Molecular Properties
| Property | Value |
|---|---|
| Sequence | Gly-His-Lys : Cu²⁺ |
| Molecular weight | ~403 Da (with copper) |
| Native source | Human plasma (declines with age) |
| Plasma half-life | Short — rapid clearance |
| Typical topical concentration | 1-3% (cosmetic), up to 5% in dermatology trials |
| Color | Distinctive blue (copper) in solution |
What the Research Doesn''t Yet Show
- Optimal systemic dosing is not established for any research indication.
- Long-term cosmetic effects beyond 12-16 weeks of topical use have not been rigorously trialed.
- Direct comparisons to alternative dermatology actives (retinoids, growth factors, peptide complexes) are scarce.
- Copper accumulation concerns: At high doses or in individuals with copper metabolism disorders (Wilson''s disease), copper accumulation is a theoretical concern. Clinical reports are minimal.
- Pregnancy/breastfeeding: No trial data.
Practical Considerations
For researchers studying GHK-Cu:
- Topical is the best-studied route. Research-grade formulations typically specify 1-3% GHK-Cu in appropriate carrier.
- Blue color is characteristic — reconstituted GHK-Cu solutions are blue due to the copper-peptide complex. Colorless or clear solutions may indicate degradation or absent copper.
- Handling: Light and heat sensitive. Store refrigerated.
- Purity: Research-grade suppliers should provide HPLC purity data and copper content verification.
See our GHK-Cu research profile for more mechanism detail and study links.

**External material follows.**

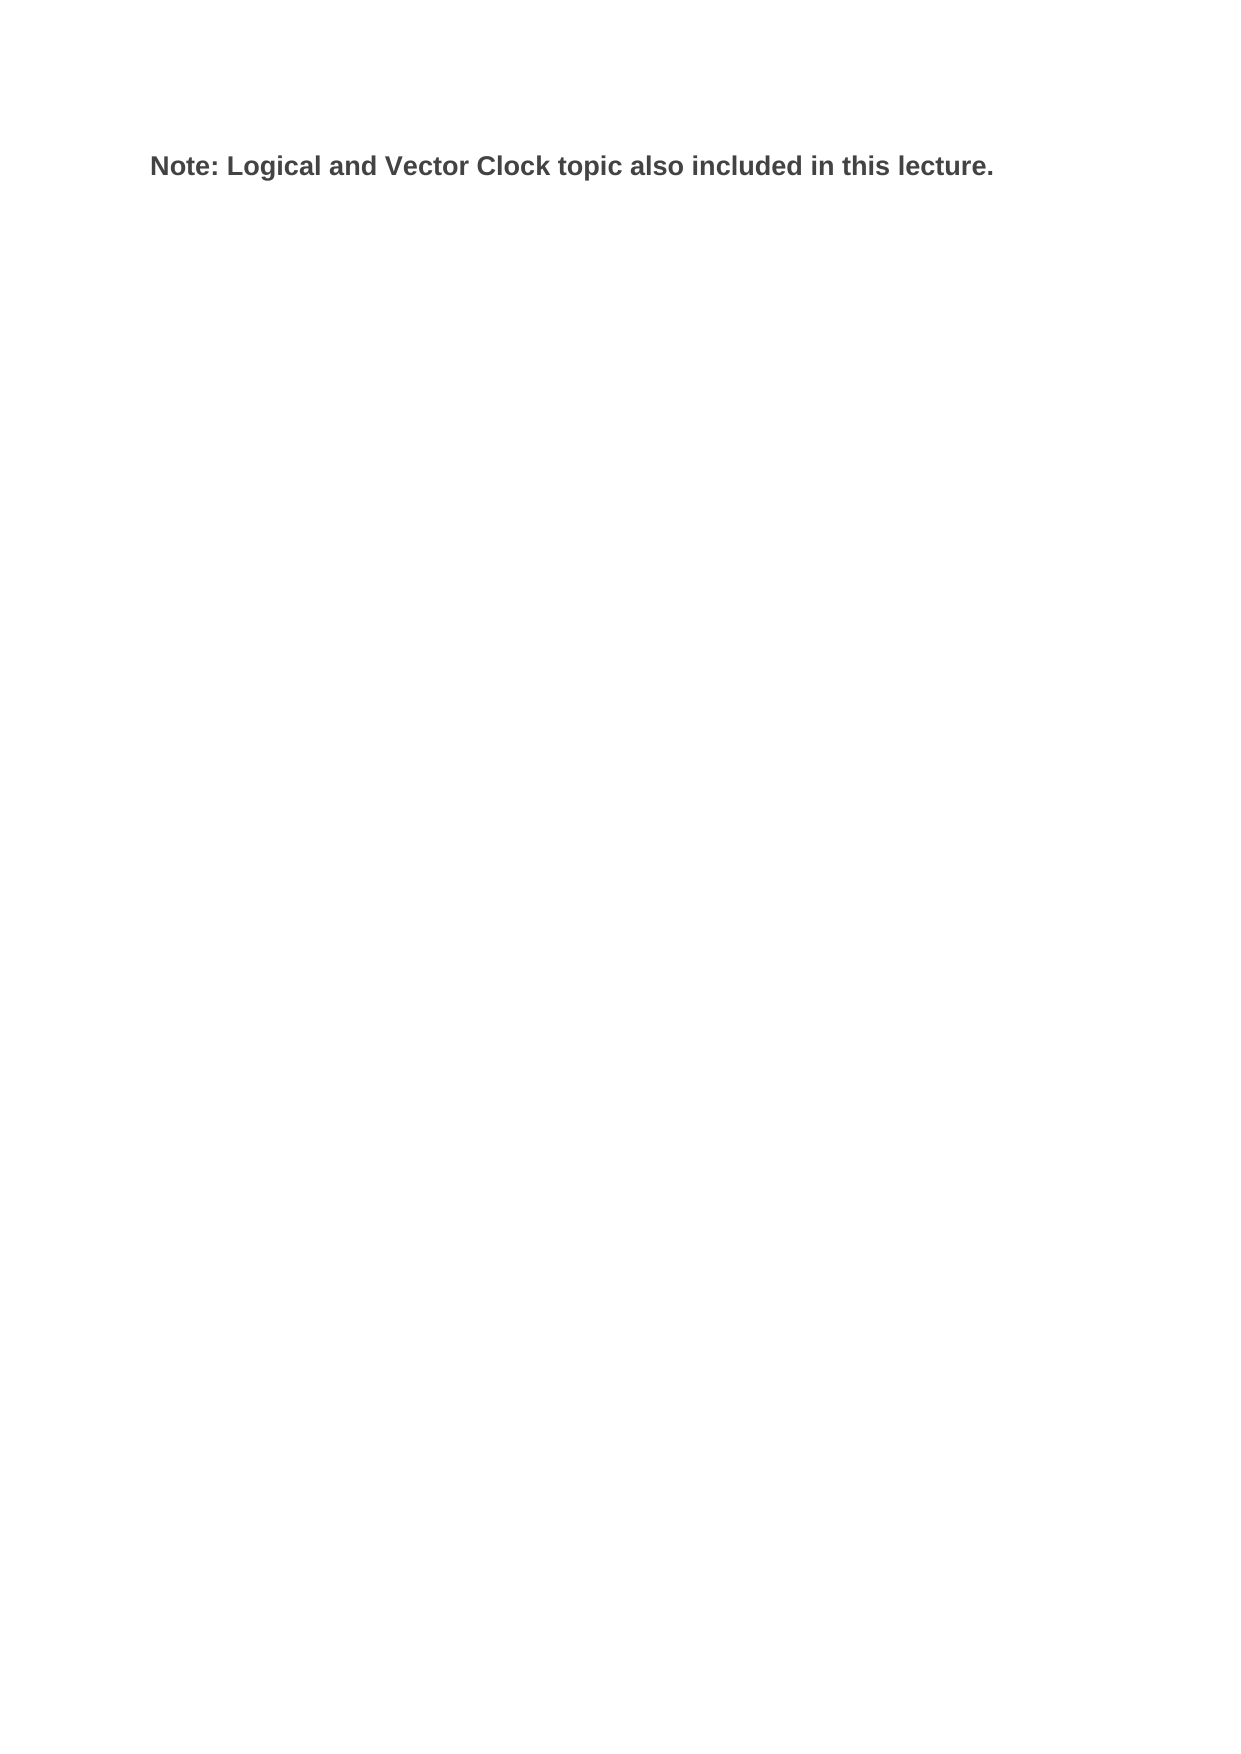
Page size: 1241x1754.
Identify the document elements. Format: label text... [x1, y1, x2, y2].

Where It Fits in Research Protocols
GHK-Cu appears in protocols targeting:
- Skin & anti-aging — primary research application
- Hair regrowth — topical formulations, often combined
- Injury recovery — wound healing focus
- Longevity — age-related decline in endogenous GHK motivates replacement research
Commonly studied alongside:
The Bottom Line
GHK-Cu is among the most-studied peptides in published dermatology research, with decades of topical human trial data supporting effects on skin quality and wound healing. The systemic research is substantially less mature — biology is plausible, animal models are encouraging, but the population-scale human trial evidence for injected GHK-Cu lags far behind the topical literature.
For research purposes: topical is the best-characterized route; systemic research is legitimate but should be understood as more exploratory than the cosmetic applications.
For research and educational purposes only. Not medical advice. Always consult a qualified healthcare provider.